Wakil Menteri Kesehatan Dante Saksono Harbuwono menyampaikan, daerah dengan level asesmen tinggi yakni level 4 dapat diartikan memiliki kasus konfirmasi tinggi, untuk menurunkan diperlukan peningkatan testing; jumlah rawat inap di RS tinggi, dapat dikurangi dengan meningkatkan tempat Isolasi di RS; jumlah kematian tinggi, dapat diturunkan dengan peningkatan treatment (penyediaan oksigen, obat-obatan, dan lain-lain).

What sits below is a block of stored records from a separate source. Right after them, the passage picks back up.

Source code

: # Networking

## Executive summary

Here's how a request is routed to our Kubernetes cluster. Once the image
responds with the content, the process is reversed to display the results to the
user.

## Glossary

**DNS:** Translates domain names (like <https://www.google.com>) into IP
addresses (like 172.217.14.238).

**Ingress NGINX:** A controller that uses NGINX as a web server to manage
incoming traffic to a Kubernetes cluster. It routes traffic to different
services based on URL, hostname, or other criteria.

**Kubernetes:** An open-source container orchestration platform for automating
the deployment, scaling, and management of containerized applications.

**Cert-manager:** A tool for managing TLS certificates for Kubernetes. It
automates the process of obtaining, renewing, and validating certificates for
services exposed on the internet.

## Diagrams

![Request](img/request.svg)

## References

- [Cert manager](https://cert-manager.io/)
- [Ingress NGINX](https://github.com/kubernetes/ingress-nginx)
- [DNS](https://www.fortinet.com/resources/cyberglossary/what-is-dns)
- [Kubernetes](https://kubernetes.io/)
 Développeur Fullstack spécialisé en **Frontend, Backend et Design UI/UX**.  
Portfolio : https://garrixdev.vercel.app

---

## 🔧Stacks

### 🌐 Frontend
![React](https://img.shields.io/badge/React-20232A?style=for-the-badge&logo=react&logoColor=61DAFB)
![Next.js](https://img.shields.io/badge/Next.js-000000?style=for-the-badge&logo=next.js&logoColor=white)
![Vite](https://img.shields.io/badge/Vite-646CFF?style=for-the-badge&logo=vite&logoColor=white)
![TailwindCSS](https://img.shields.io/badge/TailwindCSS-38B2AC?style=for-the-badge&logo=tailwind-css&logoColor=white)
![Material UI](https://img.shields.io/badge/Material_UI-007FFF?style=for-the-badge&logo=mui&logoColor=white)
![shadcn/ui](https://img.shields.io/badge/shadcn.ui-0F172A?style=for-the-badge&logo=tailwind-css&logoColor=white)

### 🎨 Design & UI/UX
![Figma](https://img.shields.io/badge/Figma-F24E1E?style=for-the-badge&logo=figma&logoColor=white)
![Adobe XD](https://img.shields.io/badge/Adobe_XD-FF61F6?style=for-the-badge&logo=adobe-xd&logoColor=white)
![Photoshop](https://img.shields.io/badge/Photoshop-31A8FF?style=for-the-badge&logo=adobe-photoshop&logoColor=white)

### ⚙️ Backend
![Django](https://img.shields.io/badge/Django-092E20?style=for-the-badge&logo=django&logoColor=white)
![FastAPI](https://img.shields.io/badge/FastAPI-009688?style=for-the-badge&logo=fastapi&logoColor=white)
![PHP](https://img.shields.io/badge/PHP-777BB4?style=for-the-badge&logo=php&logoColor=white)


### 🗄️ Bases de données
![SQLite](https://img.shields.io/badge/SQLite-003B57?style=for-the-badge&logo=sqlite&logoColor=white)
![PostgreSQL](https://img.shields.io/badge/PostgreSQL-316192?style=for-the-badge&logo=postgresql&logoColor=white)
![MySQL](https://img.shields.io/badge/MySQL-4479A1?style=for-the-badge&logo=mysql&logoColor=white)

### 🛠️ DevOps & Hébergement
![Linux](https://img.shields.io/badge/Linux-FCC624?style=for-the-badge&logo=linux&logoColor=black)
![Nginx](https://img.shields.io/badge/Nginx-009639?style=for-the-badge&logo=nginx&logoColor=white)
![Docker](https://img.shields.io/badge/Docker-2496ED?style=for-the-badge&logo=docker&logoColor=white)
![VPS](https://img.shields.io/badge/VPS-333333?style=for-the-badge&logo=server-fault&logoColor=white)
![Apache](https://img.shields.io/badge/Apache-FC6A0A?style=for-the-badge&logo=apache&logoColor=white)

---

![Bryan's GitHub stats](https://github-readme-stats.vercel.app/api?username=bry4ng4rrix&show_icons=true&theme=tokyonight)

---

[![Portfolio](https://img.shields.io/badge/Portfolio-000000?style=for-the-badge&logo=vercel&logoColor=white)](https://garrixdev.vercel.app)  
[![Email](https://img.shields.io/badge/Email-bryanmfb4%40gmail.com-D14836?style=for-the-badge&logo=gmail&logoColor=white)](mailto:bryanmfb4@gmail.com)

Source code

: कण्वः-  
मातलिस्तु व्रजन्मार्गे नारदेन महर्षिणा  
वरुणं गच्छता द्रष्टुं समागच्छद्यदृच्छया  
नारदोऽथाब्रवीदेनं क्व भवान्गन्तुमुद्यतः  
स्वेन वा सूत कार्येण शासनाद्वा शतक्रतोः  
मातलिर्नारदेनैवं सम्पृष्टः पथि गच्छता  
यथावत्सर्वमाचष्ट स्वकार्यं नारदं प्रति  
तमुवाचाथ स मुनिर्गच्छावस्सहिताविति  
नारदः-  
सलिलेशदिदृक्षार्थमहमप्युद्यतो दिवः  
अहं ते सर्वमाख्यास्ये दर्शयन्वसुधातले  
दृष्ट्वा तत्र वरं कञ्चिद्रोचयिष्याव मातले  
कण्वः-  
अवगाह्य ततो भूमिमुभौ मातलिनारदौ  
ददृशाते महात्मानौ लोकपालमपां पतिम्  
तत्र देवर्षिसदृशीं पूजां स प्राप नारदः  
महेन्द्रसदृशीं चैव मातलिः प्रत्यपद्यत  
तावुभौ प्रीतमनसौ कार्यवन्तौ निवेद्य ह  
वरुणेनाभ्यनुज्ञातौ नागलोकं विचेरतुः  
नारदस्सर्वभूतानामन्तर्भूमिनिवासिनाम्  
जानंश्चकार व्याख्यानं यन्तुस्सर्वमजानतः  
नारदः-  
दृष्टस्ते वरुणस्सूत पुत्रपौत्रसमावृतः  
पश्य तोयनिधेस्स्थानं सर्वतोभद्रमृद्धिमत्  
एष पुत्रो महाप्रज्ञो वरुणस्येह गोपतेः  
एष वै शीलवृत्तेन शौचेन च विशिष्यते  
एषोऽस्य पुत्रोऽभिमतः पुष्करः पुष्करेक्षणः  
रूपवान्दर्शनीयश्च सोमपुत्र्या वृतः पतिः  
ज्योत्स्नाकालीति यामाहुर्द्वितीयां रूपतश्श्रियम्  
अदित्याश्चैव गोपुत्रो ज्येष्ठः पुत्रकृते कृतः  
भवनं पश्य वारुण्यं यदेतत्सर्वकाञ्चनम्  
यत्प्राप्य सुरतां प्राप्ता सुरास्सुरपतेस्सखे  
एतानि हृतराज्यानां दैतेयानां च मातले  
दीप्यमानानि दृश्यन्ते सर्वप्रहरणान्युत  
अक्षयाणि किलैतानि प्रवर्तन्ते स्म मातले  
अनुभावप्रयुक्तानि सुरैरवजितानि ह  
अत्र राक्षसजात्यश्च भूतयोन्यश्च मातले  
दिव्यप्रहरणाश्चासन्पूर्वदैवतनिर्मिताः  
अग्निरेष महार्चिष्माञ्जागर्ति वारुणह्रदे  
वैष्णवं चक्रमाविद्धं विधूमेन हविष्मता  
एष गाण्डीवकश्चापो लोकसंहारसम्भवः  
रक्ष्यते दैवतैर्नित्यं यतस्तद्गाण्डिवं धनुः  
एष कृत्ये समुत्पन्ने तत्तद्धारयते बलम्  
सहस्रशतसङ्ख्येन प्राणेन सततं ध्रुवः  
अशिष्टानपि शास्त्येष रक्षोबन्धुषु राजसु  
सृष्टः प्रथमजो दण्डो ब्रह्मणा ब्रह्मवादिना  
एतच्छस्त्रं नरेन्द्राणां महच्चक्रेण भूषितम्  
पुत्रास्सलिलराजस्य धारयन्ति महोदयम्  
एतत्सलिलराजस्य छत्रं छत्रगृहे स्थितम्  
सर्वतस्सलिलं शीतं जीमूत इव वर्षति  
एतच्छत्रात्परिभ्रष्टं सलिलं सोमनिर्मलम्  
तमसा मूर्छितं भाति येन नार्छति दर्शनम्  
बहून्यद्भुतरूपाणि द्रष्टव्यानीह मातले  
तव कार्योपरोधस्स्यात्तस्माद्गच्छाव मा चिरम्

“Yang menjadi prioritas juga adalah percepatan vaksinasi, yang saat ini untuk di luar Jawa-Bali persentasenya masih rendah di sekitar 8-59 persen, dengan Kepri yang mencapai 59 persen sudah divaksin dari total penduduk yang bisa divaksinasi. Ini akan terus ditingkatkan, untuk mencakup daerah lain yang masih rendah, sehingga setelah Agustus nanti bisa tercapai target vaksinasi sebanyak 2-2,5 juta suntikan per hari,” ujar Dante.

Pada kesempatan yang sama, Wakil Menteri Keuangan Suahasil Nazara menyampaikan mengenai percepatan realisasi anggaran oleh pemda, didorong untuk mempercepat realisasi earmarked 8 persen Dana Alokasi Umum (DAU)/Dana Bagi Hasil (DBH) untuk penanganan COVID-19. Kemudian, penyaluran Dana Desa dan Bantuan Langsung Tunai (BLT) Desa agar dipercepat dengan menggunakan KPM Tahun 2020, dengan lebih memfokuskan kepada penduduk miskin yang terdampak pandemi dan belum menerima bantuan.

“Memang yang terpenting dalam situasi sekarang adalah earmarked DAU/DBH dengan total 8 persen atau Rp35,1 triliun se-Indonesia, dan ini baru terserap 10,53 persen. Ini terbagi untuk penanganan COVID-19, dukungan vaksinasi, dukungan kelurahan, insentif tenaga kesehatan, serta belanja kesehatan lainnya dan kegiatan prioritas yang ditetapkan pemerintah pusat,” tutur Suahasil.